▶ PROBLEM STATEMENT
Return only the number of lines in the records below where the string "MIDWEST" shows up.

Records from a dataset
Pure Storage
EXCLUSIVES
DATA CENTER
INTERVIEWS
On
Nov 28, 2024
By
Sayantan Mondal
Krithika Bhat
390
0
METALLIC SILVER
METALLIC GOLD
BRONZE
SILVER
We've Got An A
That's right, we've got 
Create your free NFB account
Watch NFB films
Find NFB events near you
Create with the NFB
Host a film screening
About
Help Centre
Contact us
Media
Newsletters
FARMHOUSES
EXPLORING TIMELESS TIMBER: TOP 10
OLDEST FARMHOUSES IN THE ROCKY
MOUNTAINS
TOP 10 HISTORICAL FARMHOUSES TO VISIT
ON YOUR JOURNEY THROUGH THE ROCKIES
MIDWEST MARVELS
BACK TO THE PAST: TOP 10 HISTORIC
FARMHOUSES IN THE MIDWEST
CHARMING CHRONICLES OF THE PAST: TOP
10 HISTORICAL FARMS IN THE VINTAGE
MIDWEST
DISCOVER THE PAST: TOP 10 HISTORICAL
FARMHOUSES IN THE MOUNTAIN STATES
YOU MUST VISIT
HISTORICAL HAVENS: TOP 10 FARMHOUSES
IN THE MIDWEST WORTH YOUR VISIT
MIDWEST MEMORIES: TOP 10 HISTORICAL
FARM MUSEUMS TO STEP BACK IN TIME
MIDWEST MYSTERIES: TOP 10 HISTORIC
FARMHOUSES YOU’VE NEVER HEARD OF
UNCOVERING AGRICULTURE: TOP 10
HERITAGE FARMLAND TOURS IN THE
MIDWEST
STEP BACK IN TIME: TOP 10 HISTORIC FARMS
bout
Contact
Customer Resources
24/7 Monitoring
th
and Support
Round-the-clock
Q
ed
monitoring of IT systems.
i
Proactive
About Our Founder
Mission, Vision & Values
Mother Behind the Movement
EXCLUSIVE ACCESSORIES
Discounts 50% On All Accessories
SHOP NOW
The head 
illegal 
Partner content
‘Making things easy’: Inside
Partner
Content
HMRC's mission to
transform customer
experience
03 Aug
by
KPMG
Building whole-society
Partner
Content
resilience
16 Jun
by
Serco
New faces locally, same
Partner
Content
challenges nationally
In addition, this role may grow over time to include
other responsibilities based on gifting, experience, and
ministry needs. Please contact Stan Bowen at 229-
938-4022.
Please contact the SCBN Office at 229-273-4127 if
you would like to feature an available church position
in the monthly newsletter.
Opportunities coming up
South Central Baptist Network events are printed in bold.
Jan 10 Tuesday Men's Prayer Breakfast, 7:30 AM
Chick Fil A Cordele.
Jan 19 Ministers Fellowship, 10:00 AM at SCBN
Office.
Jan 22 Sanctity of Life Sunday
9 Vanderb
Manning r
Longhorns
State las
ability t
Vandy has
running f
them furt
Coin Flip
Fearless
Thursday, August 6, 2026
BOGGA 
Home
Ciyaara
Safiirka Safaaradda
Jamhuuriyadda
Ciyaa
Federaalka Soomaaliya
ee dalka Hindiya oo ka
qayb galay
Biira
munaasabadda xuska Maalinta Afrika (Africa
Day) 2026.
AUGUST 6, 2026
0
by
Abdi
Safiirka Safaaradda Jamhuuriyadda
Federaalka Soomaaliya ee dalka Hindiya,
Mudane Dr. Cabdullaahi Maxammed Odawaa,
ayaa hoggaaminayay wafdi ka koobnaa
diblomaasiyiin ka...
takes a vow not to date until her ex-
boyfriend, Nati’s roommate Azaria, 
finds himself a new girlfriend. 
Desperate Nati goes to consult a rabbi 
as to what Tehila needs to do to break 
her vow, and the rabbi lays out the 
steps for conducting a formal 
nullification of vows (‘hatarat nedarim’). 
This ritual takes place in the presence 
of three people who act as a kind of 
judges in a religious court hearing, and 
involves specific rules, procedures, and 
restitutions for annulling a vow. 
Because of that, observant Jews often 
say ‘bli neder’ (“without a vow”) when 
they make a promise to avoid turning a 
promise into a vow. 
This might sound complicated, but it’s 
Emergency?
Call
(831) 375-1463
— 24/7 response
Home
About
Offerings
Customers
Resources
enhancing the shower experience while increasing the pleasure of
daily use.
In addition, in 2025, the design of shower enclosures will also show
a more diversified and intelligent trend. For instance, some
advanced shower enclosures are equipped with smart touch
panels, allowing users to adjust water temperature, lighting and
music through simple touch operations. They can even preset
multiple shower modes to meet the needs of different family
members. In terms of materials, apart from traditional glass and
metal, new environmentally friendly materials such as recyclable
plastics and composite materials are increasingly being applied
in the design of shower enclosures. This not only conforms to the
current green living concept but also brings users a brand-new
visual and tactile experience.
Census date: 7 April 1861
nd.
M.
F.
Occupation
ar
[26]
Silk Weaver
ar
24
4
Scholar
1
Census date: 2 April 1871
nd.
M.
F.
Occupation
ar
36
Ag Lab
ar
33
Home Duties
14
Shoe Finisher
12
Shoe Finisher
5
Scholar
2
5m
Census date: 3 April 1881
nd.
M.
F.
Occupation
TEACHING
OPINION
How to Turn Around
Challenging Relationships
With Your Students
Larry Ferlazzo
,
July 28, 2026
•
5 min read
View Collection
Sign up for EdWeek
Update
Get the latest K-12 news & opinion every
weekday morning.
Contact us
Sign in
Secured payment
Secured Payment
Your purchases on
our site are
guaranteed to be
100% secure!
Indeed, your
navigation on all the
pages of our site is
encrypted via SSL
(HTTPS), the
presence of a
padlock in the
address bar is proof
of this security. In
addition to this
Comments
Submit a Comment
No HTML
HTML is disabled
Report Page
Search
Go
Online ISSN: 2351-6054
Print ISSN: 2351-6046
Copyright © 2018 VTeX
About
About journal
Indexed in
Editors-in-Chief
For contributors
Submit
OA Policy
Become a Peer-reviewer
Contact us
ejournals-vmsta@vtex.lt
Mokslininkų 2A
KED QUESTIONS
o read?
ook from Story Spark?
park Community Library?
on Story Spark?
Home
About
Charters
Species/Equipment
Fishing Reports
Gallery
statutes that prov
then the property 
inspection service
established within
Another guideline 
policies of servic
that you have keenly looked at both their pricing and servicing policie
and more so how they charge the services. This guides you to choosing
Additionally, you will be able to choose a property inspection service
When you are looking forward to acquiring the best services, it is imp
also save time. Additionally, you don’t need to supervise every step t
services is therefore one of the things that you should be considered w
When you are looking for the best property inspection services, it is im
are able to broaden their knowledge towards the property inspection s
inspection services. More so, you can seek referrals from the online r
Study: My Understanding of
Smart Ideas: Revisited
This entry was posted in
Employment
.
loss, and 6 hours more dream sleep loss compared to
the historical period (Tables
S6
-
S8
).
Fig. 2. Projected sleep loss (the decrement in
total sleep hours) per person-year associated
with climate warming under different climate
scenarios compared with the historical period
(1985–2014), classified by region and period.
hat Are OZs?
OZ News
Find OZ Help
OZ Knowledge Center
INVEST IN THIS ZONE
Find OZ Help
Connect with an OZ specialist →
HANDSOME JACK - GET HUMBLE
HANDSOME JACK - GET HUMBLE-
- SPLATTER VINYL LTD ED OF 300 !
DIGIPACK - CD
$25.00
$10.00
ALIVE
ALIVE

▶ RESULT OF THIS TASK
7